Financial services regulatory reform has been bandied about for some time now, but we got a taste of what the Obama Administration and the Securities and Exchange Commission (SEC) actually have in mind when Treasury Secretary Timothy Geithner laid out the Administration’s restructuring plan during testimony before Congress March 26, and SEC Chairman Mary Schapiro told the Senate the same day what revamps the Commission hoped to accomplish.
While it’s still uncertain what changes may actually get approved this year, Schapiro told Investment Advisor in an exclusive interview April 13 that she does believe “we will have some financial services reform this year.” However, she remains unsure whether “it will be the full package of broad sweeping reform or whether it might be more strategic and focused in the initial stages.
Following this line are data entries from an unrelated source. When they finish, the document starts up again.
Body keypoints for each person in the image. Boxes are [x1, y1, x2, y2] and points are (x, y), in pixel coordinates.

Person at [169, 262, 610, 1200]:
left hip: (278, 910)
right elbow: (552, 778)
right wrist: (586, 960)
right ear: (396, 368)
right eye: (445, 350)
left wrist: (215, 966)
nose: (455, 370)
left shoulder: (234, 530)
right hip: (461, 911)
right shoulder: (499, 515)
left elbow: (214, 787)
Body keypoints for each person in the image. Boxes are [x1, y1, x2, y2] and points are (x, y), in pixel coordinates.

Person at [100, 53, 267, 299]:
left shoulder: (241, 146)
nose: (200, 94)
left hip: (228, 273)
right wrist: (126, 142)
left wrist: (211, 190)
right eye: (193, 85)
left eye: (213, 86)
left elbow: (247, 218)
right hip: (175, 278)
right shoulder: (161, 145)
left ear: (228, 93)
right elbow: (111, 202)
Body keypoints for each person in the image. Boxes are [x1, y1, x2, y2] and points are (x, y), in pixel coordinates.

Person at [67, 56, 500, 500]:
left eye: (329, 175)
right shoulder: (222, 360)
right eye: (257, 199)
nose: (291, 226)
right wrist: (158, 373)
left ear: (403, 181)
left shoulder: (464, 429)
There are a lot of moving parts here.” Indeed, Geithner said in his testimony that revamping the current financial services regulatory landscape would not take “modest repairs at the margin, but new rules of the game.”
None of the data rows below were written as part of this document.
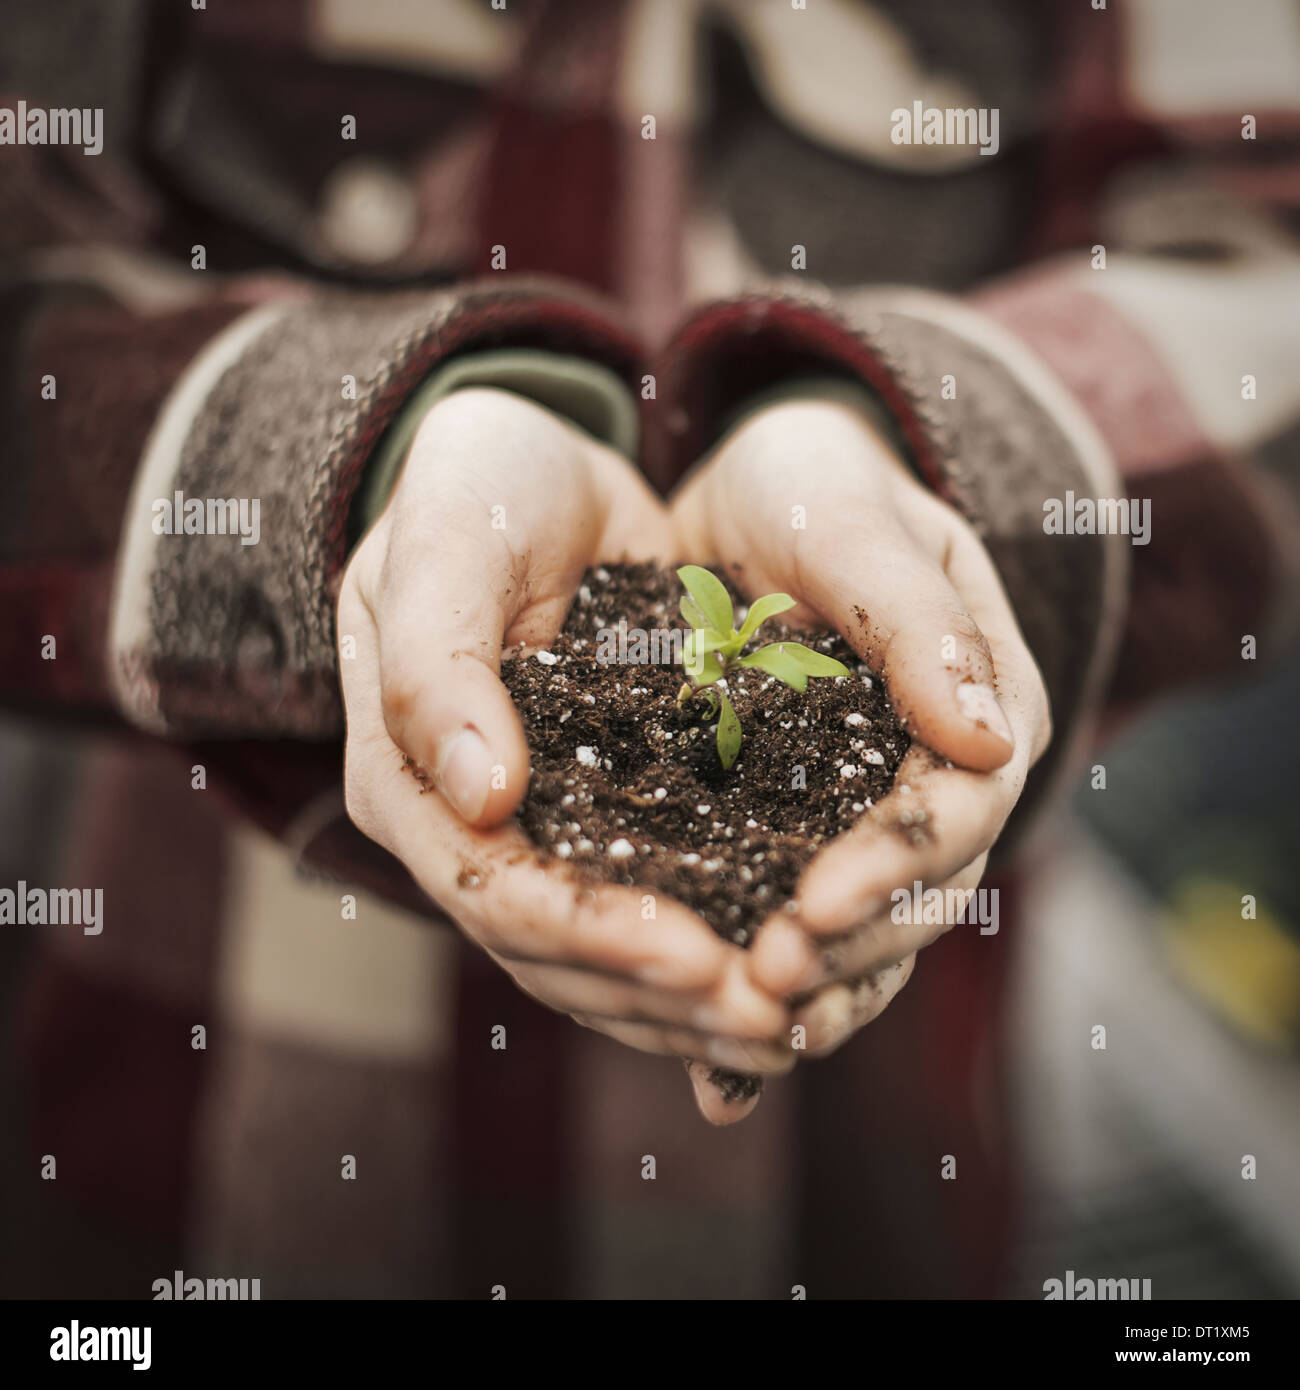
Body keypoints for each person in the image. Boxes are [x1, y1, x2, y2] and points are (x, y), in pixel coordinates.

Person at [2, 0, 1295, 1298]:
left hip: (844, 1165)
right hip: (180, 1098)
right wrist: (355, 468)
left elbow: (1261, 251)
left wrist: (909, 448)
Geithner told the House Financial Services Committee during his testimony that the Administration’s reform plan includes four broad components: addressing systemic risk, protecting consumers and investors, eliminating gaps in regulatory structure, and fostering international coordination. The administration also wants to put tighter controls on large financial institutions and require hedge funds to register with the SEC. Schapiro told the Senate Banking Committee the SEC also plans to ask lawmakers to craft legislation that would require investment advisors to hedge funds, as well as possibly hedge funds themselves, to register with the Commission, and that the SEC should have the power to regulate credit default swaps and municipal bonds.
Washington Bureau Chief Melanie Waddell spoke with Schapiro via telephone on April 13 to get more insight into exactly what reforms the SEC will achieve this year–she thinks harmonizing the rules for broker/dealers and advisors is a longer-term goal–and on what changes she plans to implement at the Commission.
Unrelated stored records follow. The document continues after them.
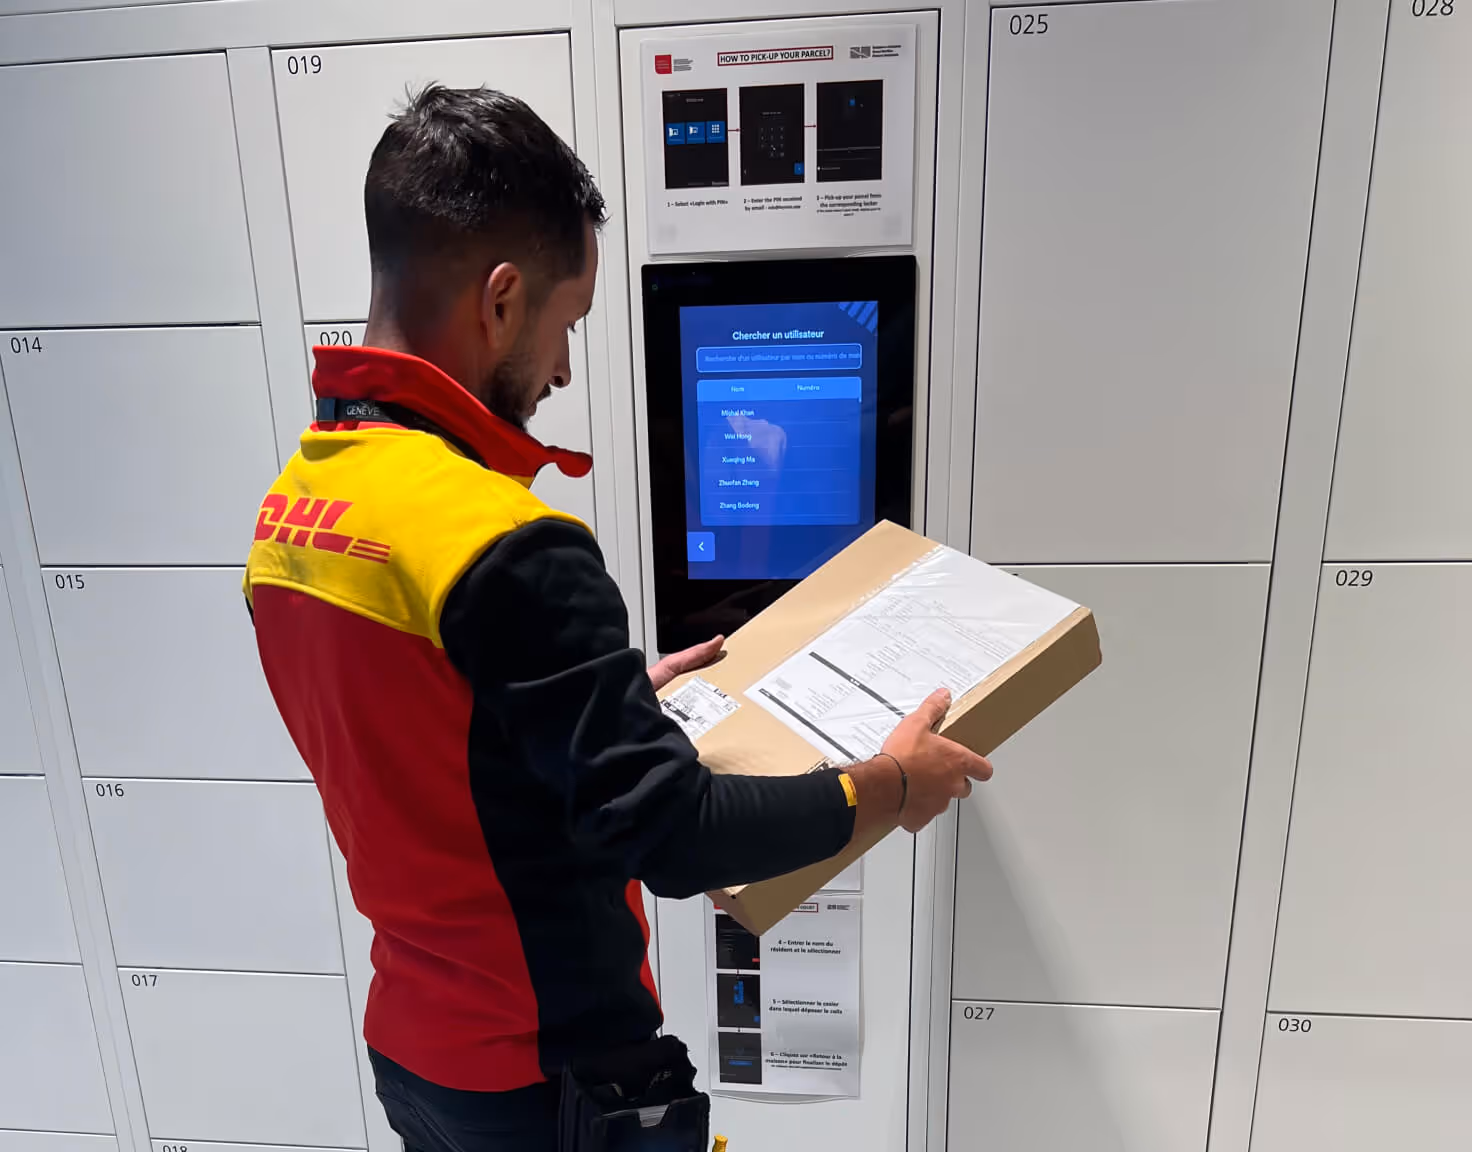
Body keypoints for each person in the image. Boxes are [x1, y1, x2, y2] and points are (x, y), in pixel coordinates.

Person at [244, 85, 992, 1152]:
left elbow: (424, 731)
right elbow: (673, 835)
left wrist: (607, 702)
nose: (557, 369)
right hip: (547, 1077)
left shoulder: (297, 509)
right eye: (564, 325)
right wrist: (888, 786)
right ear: (501, 300)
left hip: (416, 1056)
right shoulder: (506, 542)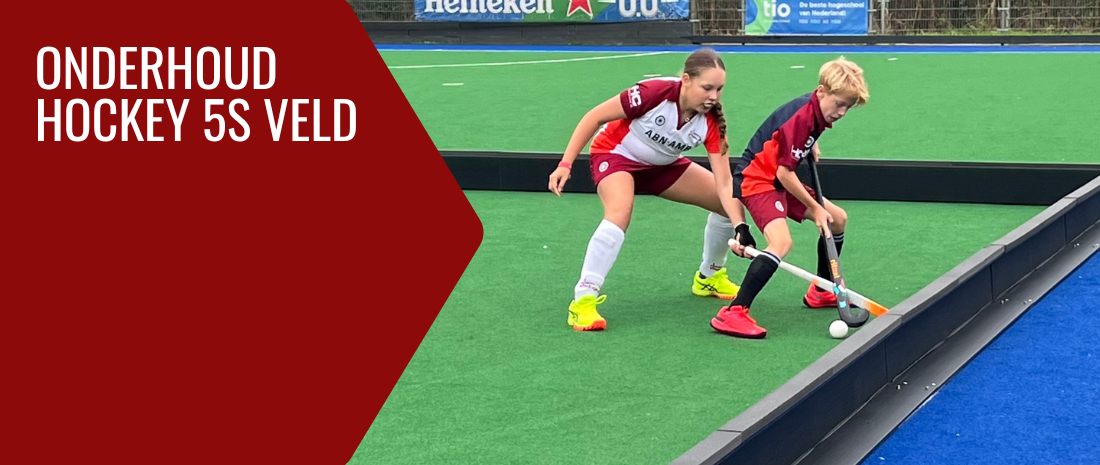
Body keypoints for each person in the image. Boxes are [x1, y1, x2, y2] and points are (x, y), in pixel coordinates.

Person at [548, 48, 756, 332]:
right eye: (707, 88)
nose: (714, 97)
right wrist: (565, 164)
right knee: (620, 212)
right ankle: (583, 300)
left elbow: (724, 183)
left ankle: (709, 276)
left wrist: (740, 226)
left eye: (719, 89)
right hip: (616, 155)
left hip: (663, 167)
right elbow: (594, 117)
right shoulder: (653, 93)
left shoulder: (710, 123)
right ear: (686, 80)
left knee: (728, 204)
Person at [715, 56, 870, 339]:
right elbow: (785, 173)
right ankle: (734, 312)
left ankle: (822, 289)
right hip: (758, 179)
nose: (842, 112)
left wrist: (811, 143)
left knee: (837, 219)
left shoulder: (815, 111)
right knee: (782, 242)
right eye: (839, 104)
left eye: (848, 106)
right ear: (821, 91)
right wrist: (815, 208)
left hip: (777, 179)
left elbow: (790, 142)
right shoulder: (803, 117)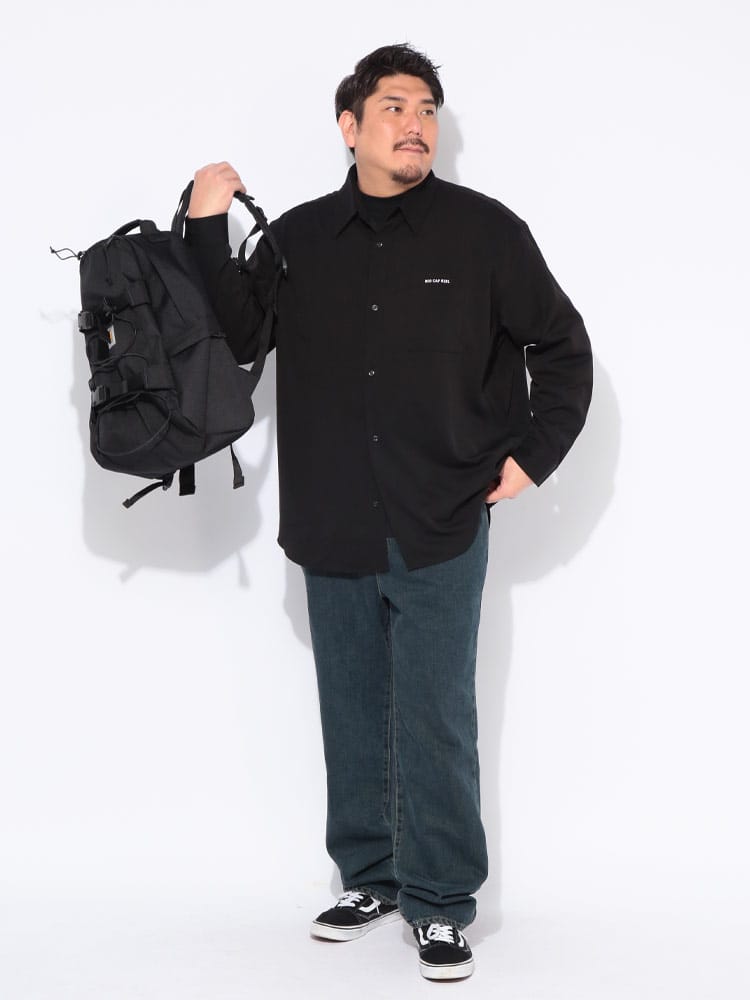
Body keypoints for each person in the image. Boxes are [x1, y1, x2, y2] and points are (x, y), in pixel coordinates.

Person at [185, 43, 593, 982]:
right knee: (353, 706)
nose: (416, 125)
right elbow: (241, 335)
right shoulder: (296, 238)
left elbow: (563, 349)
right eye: (396, 108)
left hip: (441, 514)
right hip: (332, 513)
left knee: (437, 714)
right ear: (351, 126)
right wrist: (208, 225)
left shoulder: (487, 234)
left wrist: (532, 457)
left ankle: (441, 901)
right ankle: (369, 877)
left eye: (428, 110)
Is something likely to happen this year on harmonizing rules for broker/dealers and advisors? Certainly we’re going to try and fill the gaps, which is how I keep describing some of the issues we’ve been dealing with that affect auditing and custody verification and so forth in the next couple of months. But I think longer term, the bigger question of leveling the playing field between advisors and brokers will take a bit more time.
It seems to be a tough issue to pinpoint. There’s a lot of lore that’s grown up around both advisors and the broker/dealer side of the question, but just because it’s tough doesn’t mean we shouldn’t tackle it. In my view it’s been an issue for a long time and we owe it to investors to ensure we haven’t put them in the position of having to figure out how they are best protected depending on which type of advisor they go to–a broker/dealer or investment advisor. We need to make it clear and simple for investors.
What do you think about a self-regulatory organization for advisors? It’s something we’re going to look at. I think it has to be a component of anything we look at.
Right along with harmonizing the rules? Absolutely. But I’ve said this repeatedly to anybody who’s asked, I have no conclusions drawn in my mind about what the right approach is. I do know, and you’ve heard this undoubtedly as well, that we do not have sufficient resources here to effectively examine the more than 11,000 advisors for whom we have responsibility. That doesn’t necessarily mean that we’ll have to have an SRO, but it does mean we will have to leverage some third-party resources, which is one reason we’re looking at things like audits [and] compliance reviews by third parties.
The compliance burden that we might see for RIAs…that would go into the audit area? I think that’s probably a possibility. We’re going to try and fill some of the gaps that have become apparent over the past year as we’ve dealt with a lot of advisor Ponzi schemes. But one of the good things about how we do rulemaking is [that] everything will go out for comment and we’ll specifically seek comment on the operational costs and burdens of everything we contemplate.